Shavit joined the JCC preschool teaching staff in 1972. In 1987, she became the preschool director for the center. In 2002, she rose to become director of the SIJCC and helped form its board, leading the purchase of the center’s property in 2005. Preschool classes have essentially doubled under Shavit’s leadership and are now at capacity, with 110 students.

Former SIJCC board member and preschool parent Sarah Finn joked that her job as a Hollywood casting director isn’t so different from Shavit’s role at the center. “It’s all about bringing the right people together. I do it in the movies; Ruthie does it in real life,” Finn said.
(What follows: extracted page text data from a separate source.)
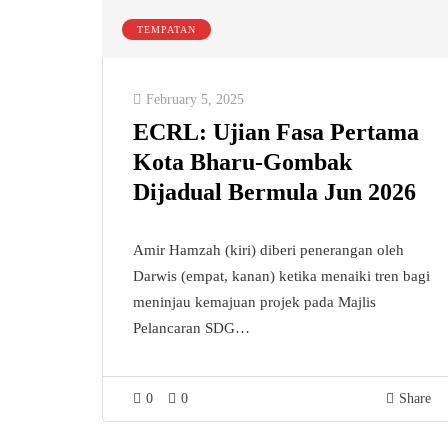
TEMPATAN
February 5, 2025
ECRL: Ujian Fasa Pertama
Kota Bharu-Gombak
Dijadual Bermula Jun 2026
Amir Hamzah (kiri) diberi penerangan oleh
Darwis (empat, kanan) ketika menaiki tren bagi
meninjau kemajuan projek pada Majlis
Pelancaran SDG…
0
0
Share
With Shavit’s departure, current co-executive director Ayana Morse will take over as head of the SIJCC, and Elizabeth Schwandt has been hired as the preschool director. The center’s programming has expanded significantly beyond the preschool. It now houses the Jewish Learning Center, a Hebrew school with 90 families that teaches children until their bar or bat mitzvah; East Side Jews, an irreverent, nondenominational social community; Culture Lab, a project that gathers artists to create work around Jewish-related themes; and other cultural and educational activities. Morse said there are ambitious plans for the center’s physical upgrade and expansion, but that replacing Shavit would be impossible.

“She is in the center. She is in the walls; she is in the bricks. It’s her place. So I think, hopefully, we can retain that. And no one will replace her. She is such a unique spirit,” Morse said.

As for Shavit’s future plans, she is simply looking forward to retirement.

“I’ll go to yoga every day,” Shavit said, “and I’ll go to tai chi. In tai chi you learn to let go and move on.”

Shavit’s not worried about the future of the SIJCC without her.

“My experience as a teacher here taught me that this is a very organic place. It’s a river. And, you know, a river knows how to flow.”